• [DOCUMENT EXTRACT]

——

LKFF 2019 - Idol Review
It’s an understatement to say that South Korean Crime Thrillers can be extremely bleak. Films like Park Chan-wook’s vengeance trilogy or Na Hong-jin’s The Chaser have brilliantly proved it in the past and it’s not about to stop, as Bong Joon-ho’s outstanding Parasite masterfully demonstrated this year. For its second feature film, Idol, after 2013 harrowing Drama Han Gong-ju, Lee Su-jin pursues in this vein with an audacious story mixing politics, fatherhood and revenge.
Bu-nam has been killed in a hit-and-run accident. "Hiding details now could have consequences later," insists rising politician Koo Myung-hui (Han Suk-kyu, The President's Last Bang), making his guilty son confess to the police - but with the full extent of the crime becoming clearer, decent Myung-hui sinks ever lower in covering up a situation that threatens his political ambitions. As he and Yoo Joong-sik (Sul Kyung-gu, Oasis) circle each other in search of Bu-nam's missing bride Ryun-hwa (Chun Woo-hee, The Wailing), everyone's buried secrets lead to a violent collision of class and politics from which nobody emerges looking pretty.

——

• [Saved entries]
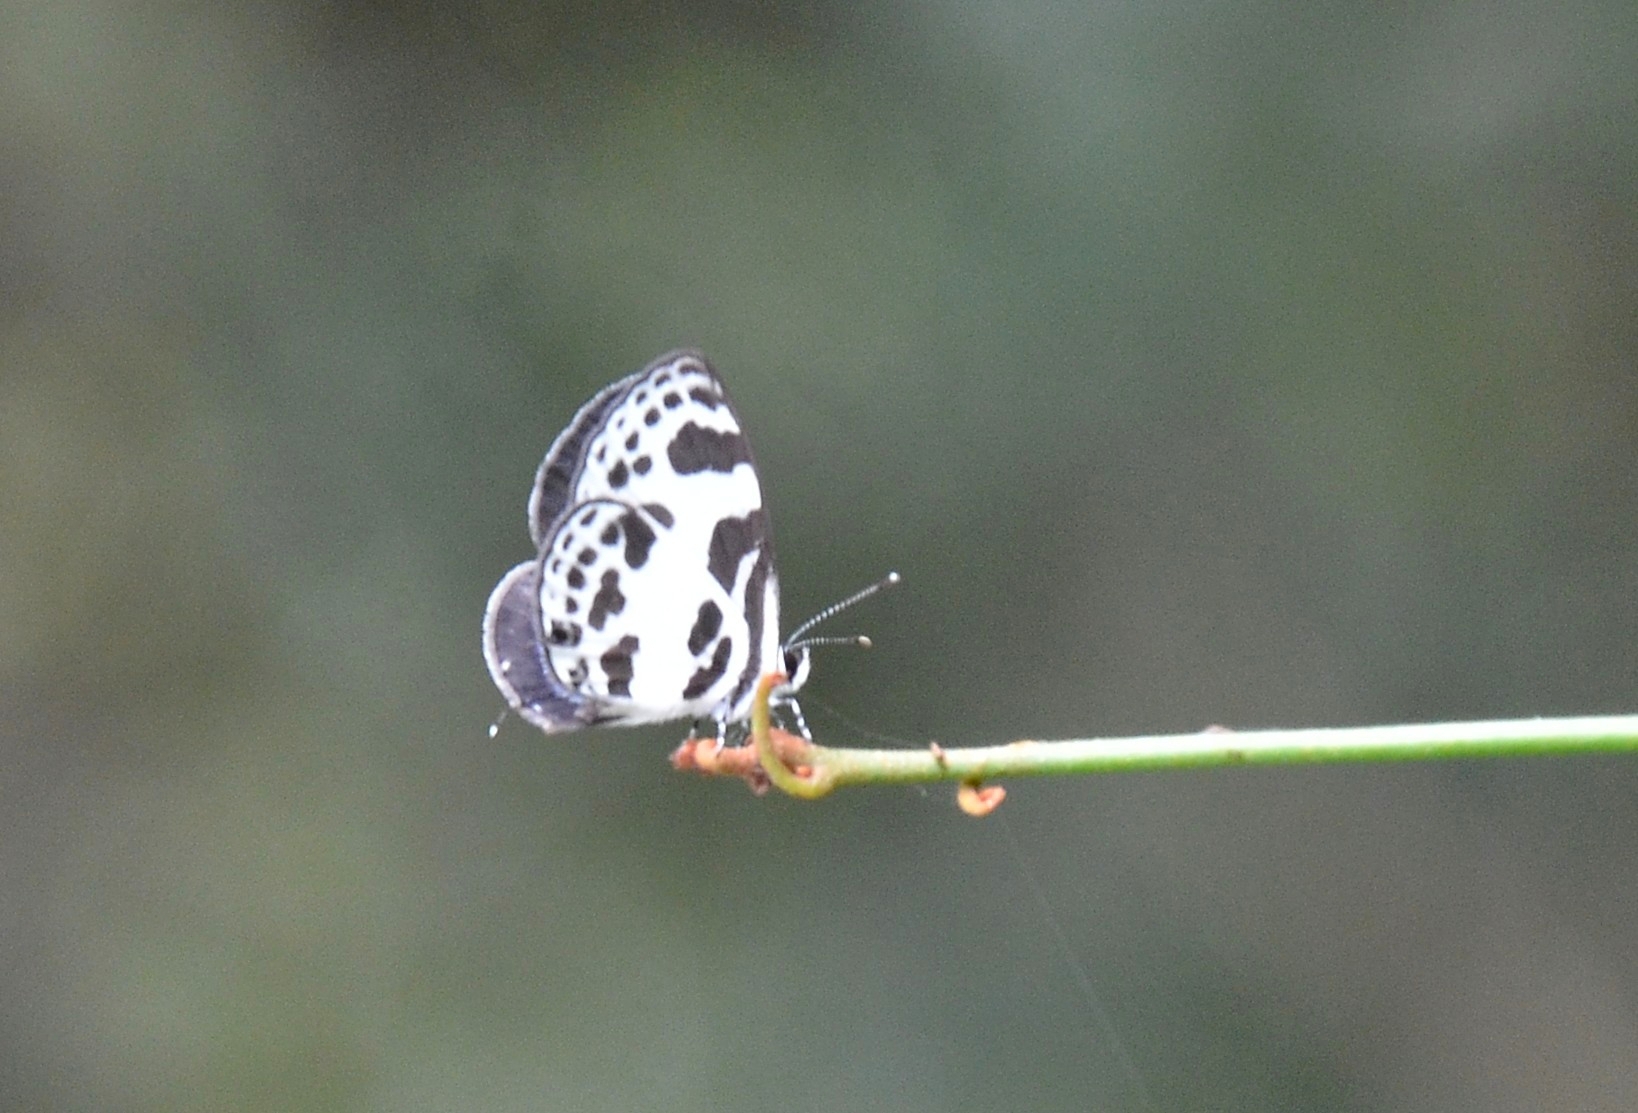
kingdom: Animalia
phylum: Arthropoda
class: Insecta
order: Lepidoptera
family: Lycaenidae
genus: Discolampa
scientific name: Discolampa ethion
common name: Banded blue pierrot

——

• [INSTRUCTION A]
Reproduce the part of the Idol review that opens with the words containing "LKFF 2019 - Idol" and closes with "fatherhood and revenge.".
• [INSTRUCTION B]
Render the lines of the records as a numbered list, omitting blank lines, starting at the line containing "order: Lepidoptera" and continuing through the end of the records.

• [EXERCISE OUTPUT A]
LKFF 2019 - Idol Review
It’s an understatement to say that South Korean Crime Thrillers can be extremely bleak. Films like Park Chan-wook’s vengeance trilogy or Na Hong-jin’s The Chaser have brilliantly proved it in the past and it’s not about to stop, as Bong Joon-ho’s outstanding Parasite masterfully demonstrated this year. For its second feature film, Idol, after 2013 harrowing Drama Han Gong-ju, Lee Su-jin pursues in this vein with an audacious story mixing politics, fatherhood and revenge.

• [EXERCISE OUTPUT B]
1. order: Lepidoptera
2. family: Lycaenidae
3. genus: Discolampa
4. scientific name: Discolampa ethion
5. common name: Banded blue pierrot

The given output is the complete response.